LOW FREQUENCY DYNAMICS OF DNA

This dissertation describes an experimental study of the lowest lying vibrational modes of DNA. The importance of a dynamical understanding of this molecule is discussed, and the various theoretical approaches to DNA dynamics are reviewed. The lattice dynamical analysis of the "average" double helix and Lifshitz Green's Function analysis of local modes are considered in some detail. The application of inelastic laser light scattering as a probe of lattice and local modes is discussed.;The preparation and characterization (by gel electrophoresis and fiber diffraction) of oriented fibers of phenol extracted calf thymus DNA is described.
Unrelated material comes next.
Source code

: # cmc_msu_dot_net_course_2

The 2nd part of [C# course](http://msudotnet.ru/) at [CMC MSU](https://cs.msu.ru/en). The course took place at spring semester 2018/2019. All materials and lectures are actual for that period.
Measurements of the zone center acoustic phonon shift yield the speed of sound both parallel to and perpendicular to the fiber axis. In B-DNA this is 1.89 (+OR-) 0.08 m/S, with no measurable anisotropy. In A-DNA the speed of sound perpendicular to the fiber axis is 2.22 (+OR-) 0.10 m/S with an increase of about 8% along the fiber axis in the most highly oriented samples. A wavevector independent mode is observed at about 580 MHz. This may be the predicted base destacking mode at a terminus. Initial searches for a soft optic mode in the range 0-20 cm('-1) were negative.